Copy the lines below word for word, skipping any image.

_Supplied data_.
§

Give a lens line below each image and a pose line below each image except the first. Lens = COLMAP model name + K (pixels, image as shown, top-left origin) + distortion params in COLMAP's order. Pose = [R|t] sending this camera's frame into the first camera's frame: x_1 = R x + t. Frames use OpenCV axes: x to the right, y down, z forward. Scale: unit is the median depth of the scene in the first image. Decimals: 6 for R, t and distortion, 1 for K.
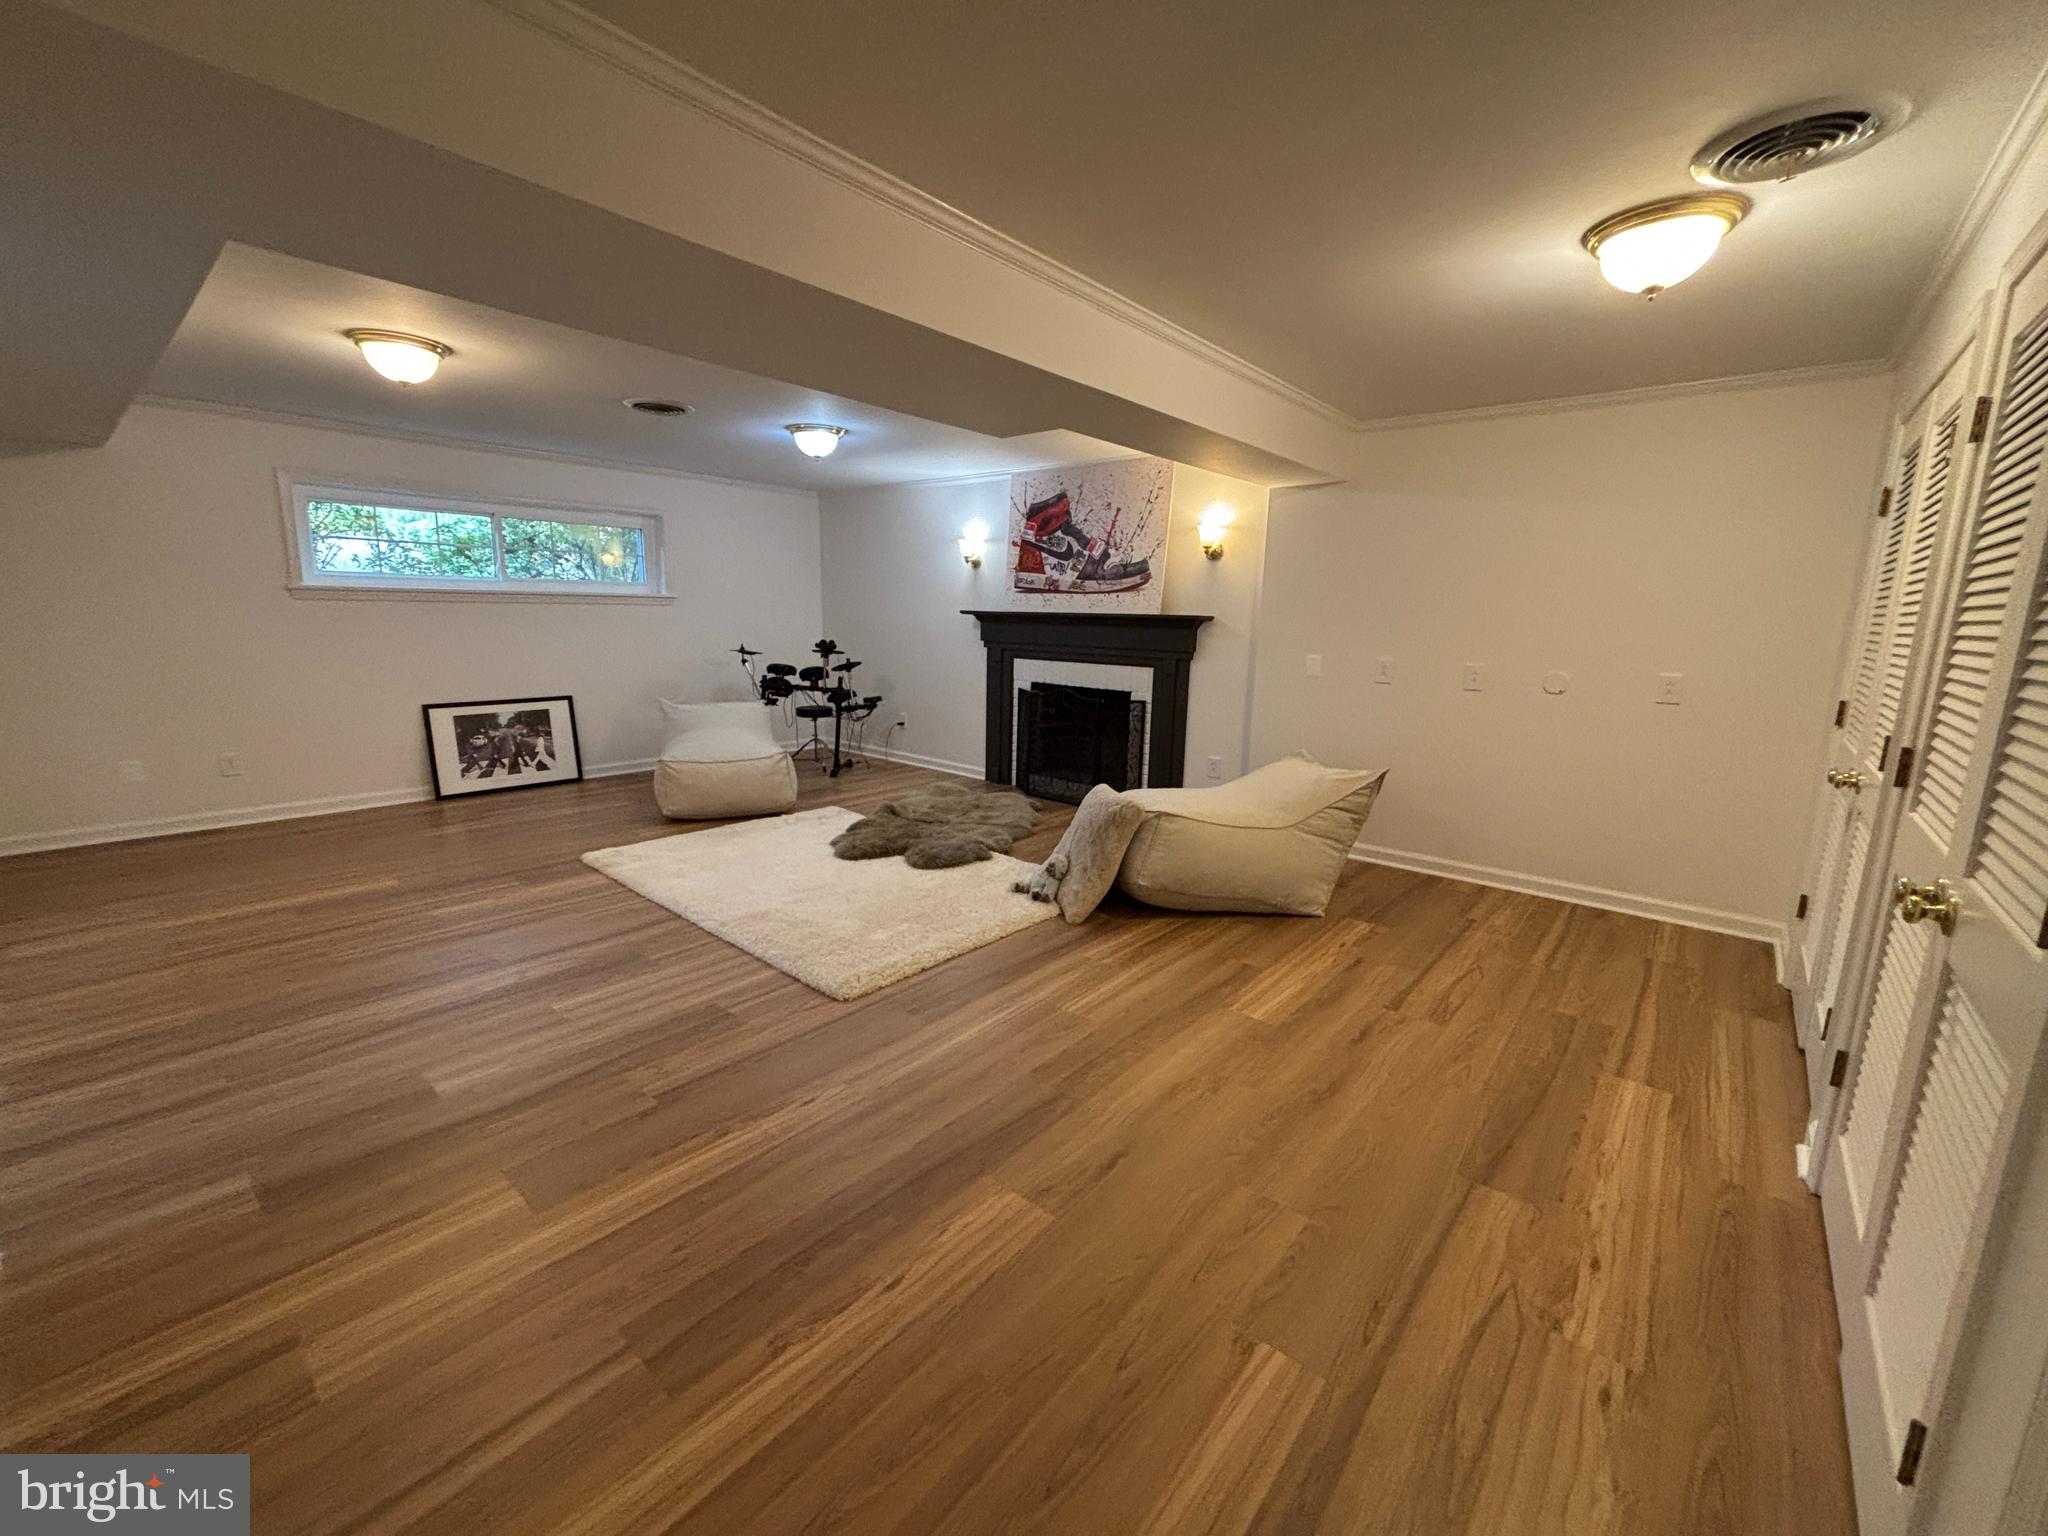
lens RADIAL K [[811.5, 0, 1022.0], [0, 811.5, 766.2], [0, 0, 1]] dist [0.012440, -0.003984]
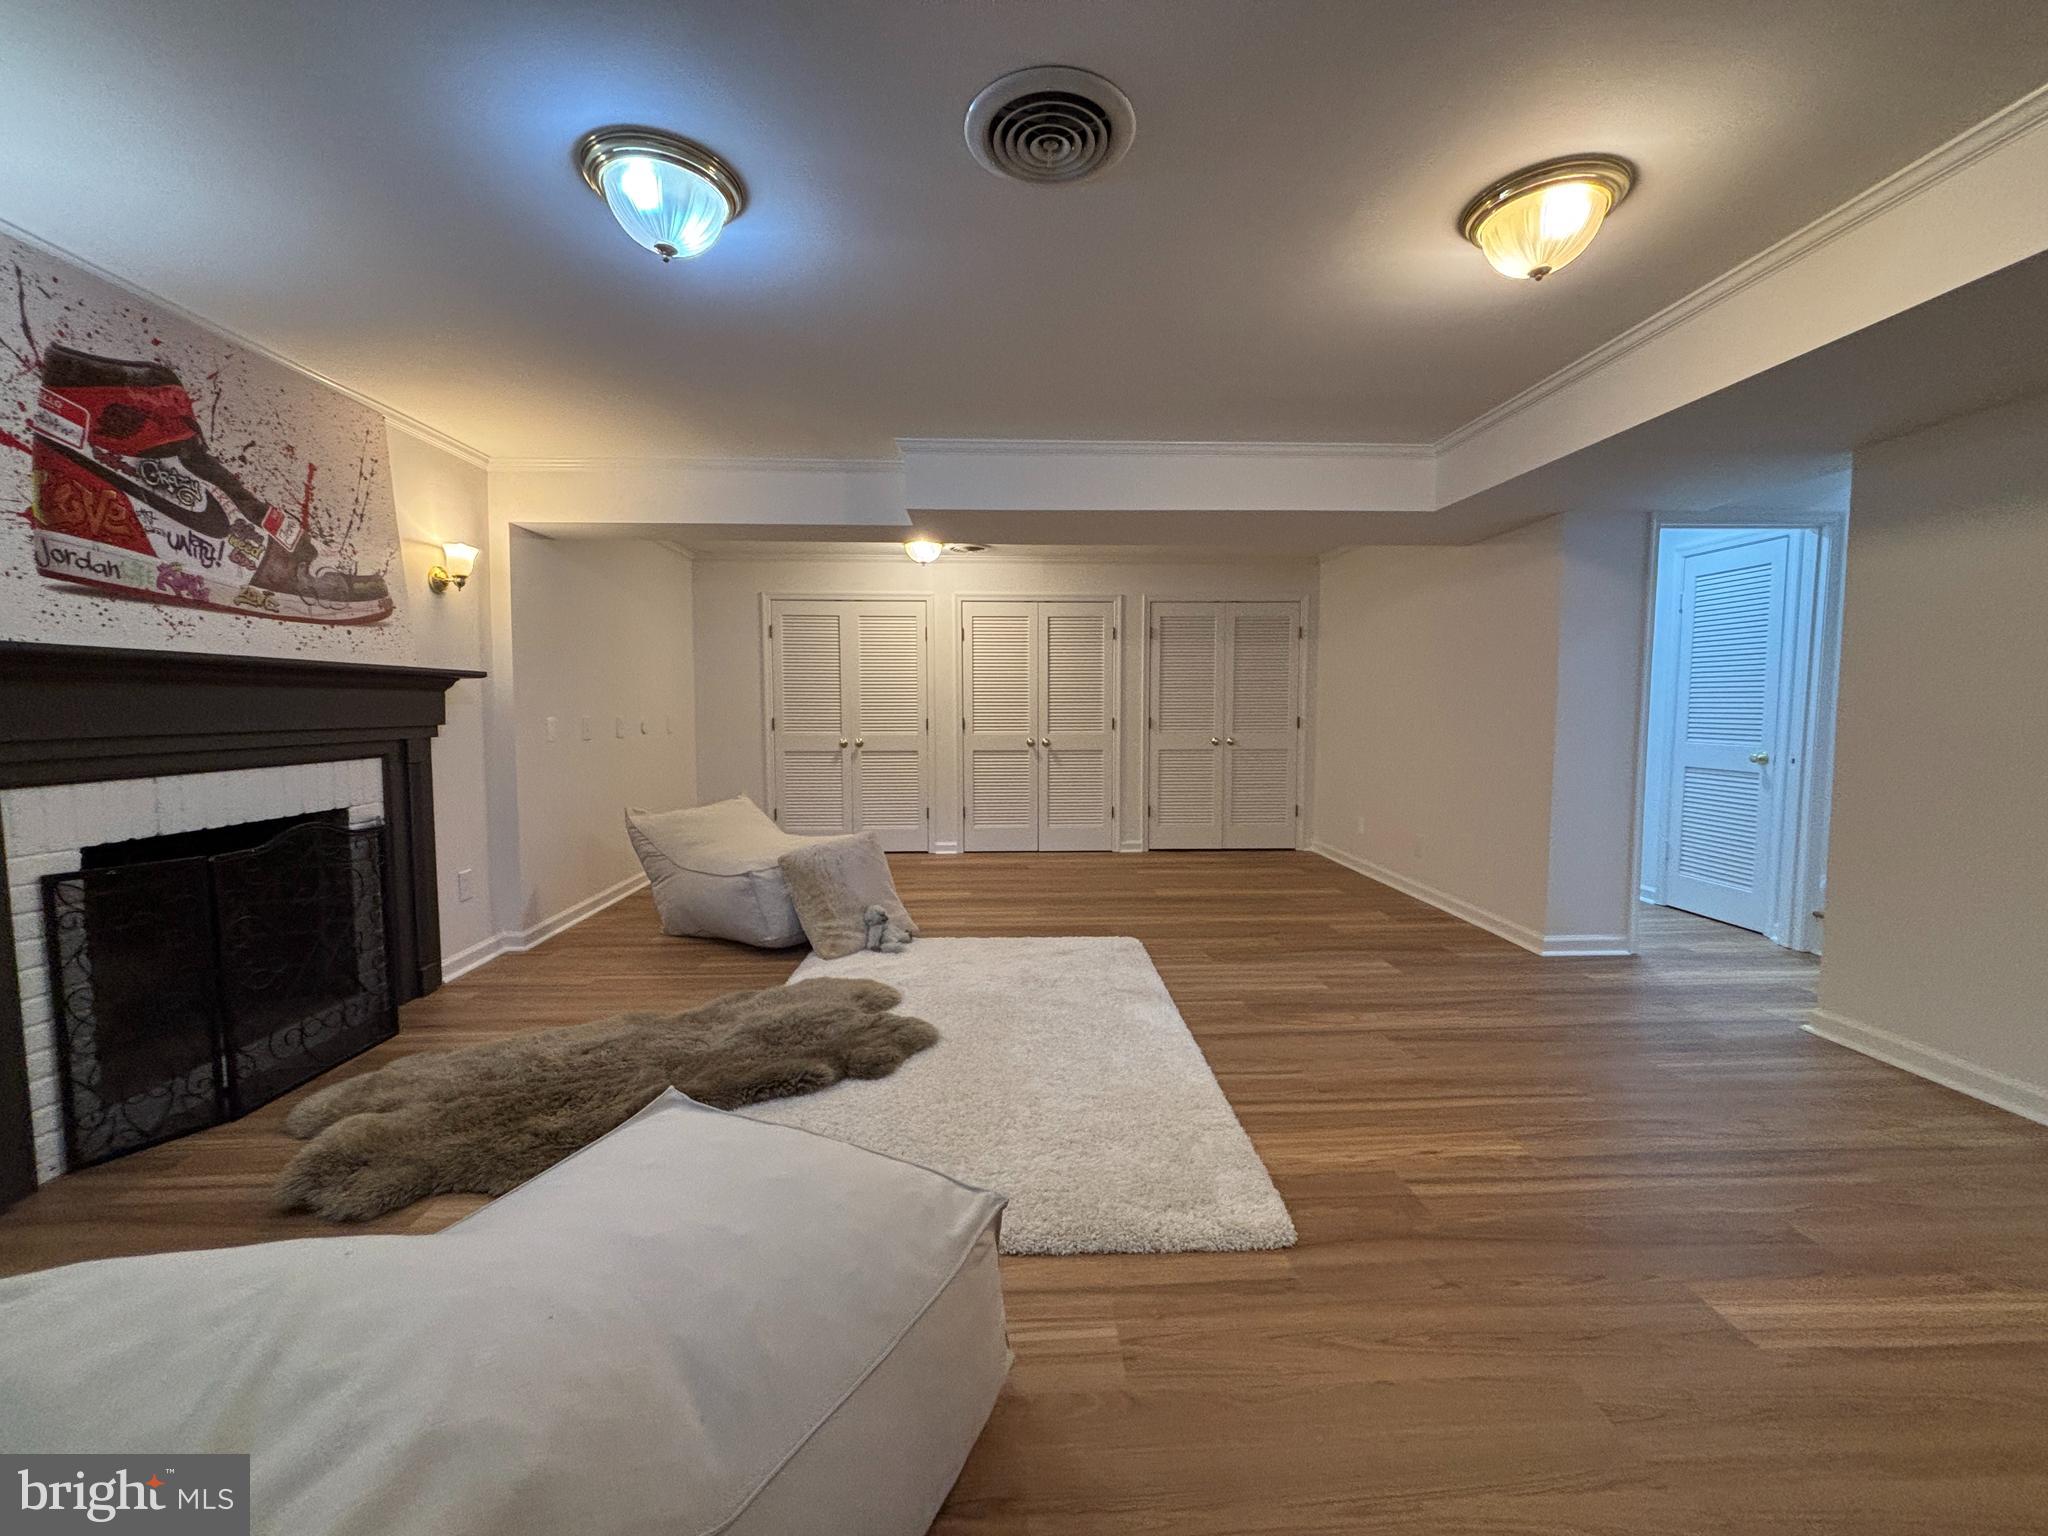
lens RADIAL K [[823.7, 0, 1022.5], [0, 823.7, 758.9], [0, 0, 1]] dist [0.009183, -0.005352]
pose [[-0.678753, -0.066782, 0.731324, -0.581379], [0.124071, 0.971112, 0.203832, -0.182199], [-0.723810, 0.229088, -0.650859, 1.040224]]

§

_Written reply_.
Give a lens line below each image and a pose line below each image except the first. Lens = COLMAP model name + K (pixels, image as shown, top-left origin) + distortion params in COLMAP's order. Pose = [R|t] sending this camera's frame into the first camera's frame: x_1 = R x + t. Frames use OpenCV axes: x to the right, y down, z forward. Scale: unit is the median depth of the scene in the first image. Decimals: 6 for R, t and distortion, 1 for K.
lens RADIAL K [[811.5, 0, 1022.0], [0, 811.5, 766.2], [0, 0, 1]] dist [0.012440, -0.003984]
lens RADIAL K [[823.7, 0, 1022.5], [0, 823.7, 758.9], [0, 0, 1]] dist [0.009183, -0.005352]
pose [[-0.678753, -0.066782, 0.731324, -0.581379], [0.124071, 0.971112, 0.203832, -0.182199], [-0.723810, 0.229088, -0.650859, 1.040224]]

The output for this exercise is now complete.